(Collected data entries)
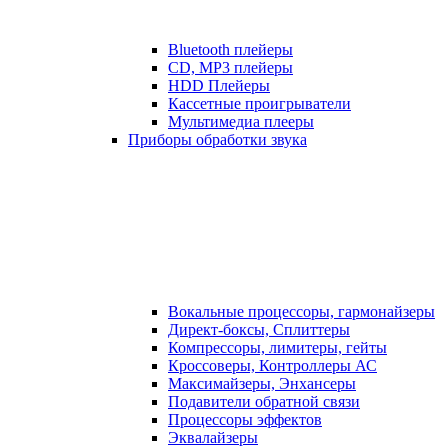
Bluetooth плейеры
CD, MP3 плейеры
HDD Плейеры
Кассетные проигрыватели
Мультимедиа плееры
Приборы обработки звука
Вокальные процессоры, гармонайзеры
Директ-боксы, Сплиттеры
Компрессоры, лимитеры, гейты
Кроссоверы, Контроллеры АС
Максимайзеры, Энхансеры
Подавители обратной связи
Процессоры эффектов
Эквалайзеры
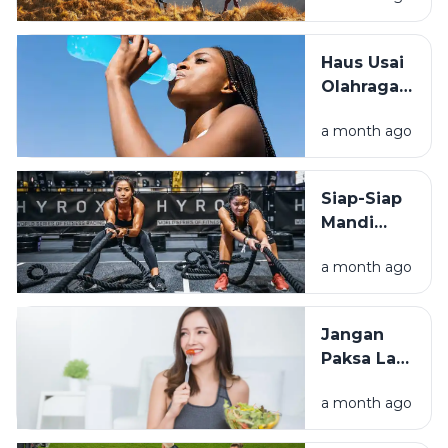
Hiking dan
Trekking
Haus Usai
yang
Olahraga?
Wajib
Simak
Tahu
a month ago
Beda Air
Biasa dan
Minuman
Siap-Siap
Elektrolit
Mandi
Keringat!
a month ago
Ini Alasan
Kenapa
Hyrox
Jangan
Menjadi
Paksa Lari
Populer
Saat
a month ago
Lapar!
Simak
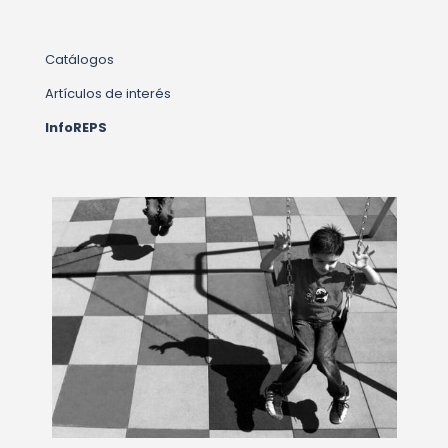
Catálogos
Artículos de interés
InfoREPS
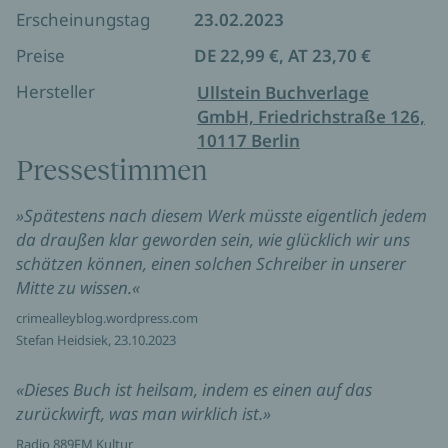
Erscheinungstag
23.02.2023
Preise
DE 22,99 €, AT 23,70 €
Hersteller
Ullstein Buchverlage
GmbH, Friedrichstraße 126,
10117 Berlin
Pressestimmen
»Spätestens nach diesem Werk müsste eigentlich jedem
da draußen klar geworden sein, wie glücklich wir uns
schätzen können, einen solchen Schreiber in unserer
Mitte zu wissen.«
crimealleyblog.wordpress.com
Stefan Heidsiek, 23.10.2023
«Dieses Buch ist heilsam, indem es einen auf das
zurückwirft, was man wirklich ist.»
Radio 889FM Kultur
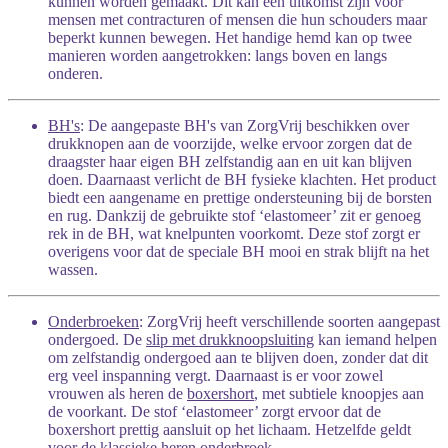
kunnen worden gemaakt. Dit kan een uitkomst zijn voor
mensen met contracturen of mensen die hun schouders maar
beperkt kunnen bewegen. Het handige hemd kan op twee
manieren worden aangetrokken: langs boven en langs
onderen.
BH's
: De aangepaste BH's van ZorgVrij beschikken over
drukknopen aan de voorzijde, welke ervoor zorgen dat de
draagster haar eigen BH zelfstandig aan en uit kan blijven
doen. Daarnaast verlicht de BH fysieke klachten. Het product
biedt een aangename en prettige ondersteuning bij de borsten
en rug. Dankzij de gebruikte stof ‘elastomeer’ zit er genoeg
rek in de BH, wat knelpunten voorkomt. Deze stof zorgt er
overigens voor dat de speciale BH mooi en strak blijft na het
wassen.
Onderbroeken
: ZorgVrij heeft verschillende soorten aangepast
ondergoed. De
slip met drukknoopsluiting
kan iemand helpen
om zelfstandig ondergoed aan te blijven doen, zonder dat dit
erg veel inspanning vergt. Daarnaast is er voor zowel
vrouwen als heren de
boxershort
, met subtiele knoopjes aan
de voorkant. De stof ‘elastomeer’ zorgt ervoor dat de
boxershort prettig aansluit op het lichaam. Hetzelfde geldt
voor de
klassieke heren onderbroek
.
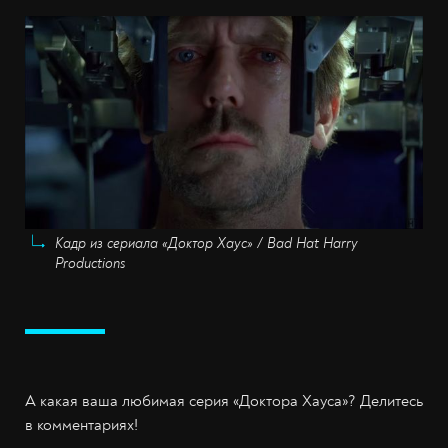
Кадр из сериала «Доктор Хаус» / Bad Hat Harry
Productions
А какая ваша любимая серия «Доктора Хауса»? Делитесь
в комментариях!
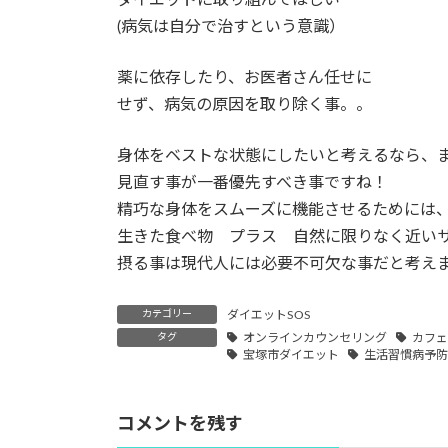
(病気は自分で治すという意識）
薬に依存したり、お医者さん任せに
せず、病気の原因を取り除く事。。
身体をベストな状態にしたいと考えるなら、
見直す事が一番優先すべき事ですね！
精巧な身体をスムーズに機能させるためには
生きた食べ物 プラス 自然に限りなく近い
摂る事は現代人には必要不可欠な事だと考え
カテゴリー
ダイエットSOS
タグ
オンラインカウンセリング
カフ
宝塚市ダイエット
生活習慣病予
コメントを残す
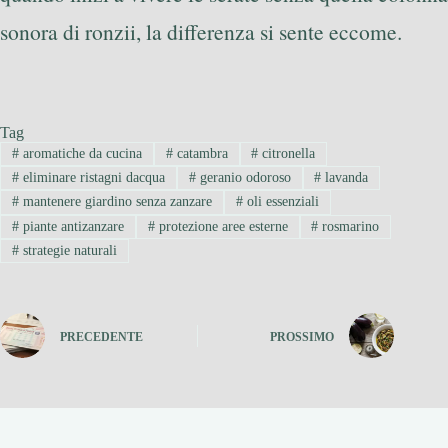
sonora di ronzii, la differenza si sente eccome.
Tag
#
aromatiche da cucina
#
catambra
#
citronella
#
eliminare ristagni dacqua
#
geranio odoroso
#
lavanda
#
mantenere giardino senza zanzare
#
oli essenziali
#
piante antizanzare
#
protezione aree esterne
#
rosmarino
#
strategie naturali
PRECEDENTE
PROSSIMO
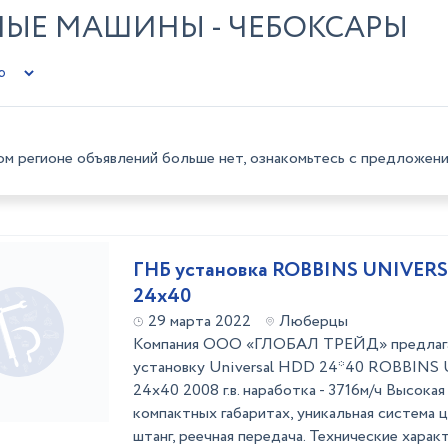
НЫЕ МАШИНЫ - ЧЕБОКСАРЫ
ом регионе объявлений больше нет, ознакомьтесь с предложени
ГНБ установка ROBBINS UNIVER
24x40
29 марта 2022
Люберцы
Компания ООО «ГЛОБАЛ ТРЕЙД» предлагае
установку Universal HDD 24*40 ROBBIN
24x40 2008 г.в. наработка - 3716м/ч Высока
компактных габаритах, уникальная система 
штанг, реечная передача. Технические харак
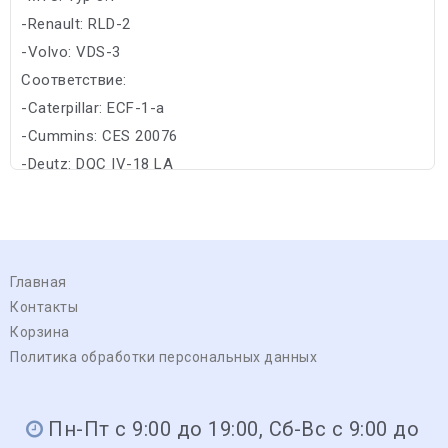
-Renault: RLD-2
-Volvo: VDS-3
Соответствие:
-Caterpillar: ECF-1-a
-Cummins: CES 20076
-Deutz: DQC IV-18 LA
Главная
Контакты
Корзина
Политика обработки персональных данных
Пн-Пт с 9:00 до 19:00, Сб-Вс с 9:00 до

- ASSIGNED TASK:
Give the number of lines in the entries above that contain the string "Daarnaast", and nothing more.

- TASK RESPONSE:
2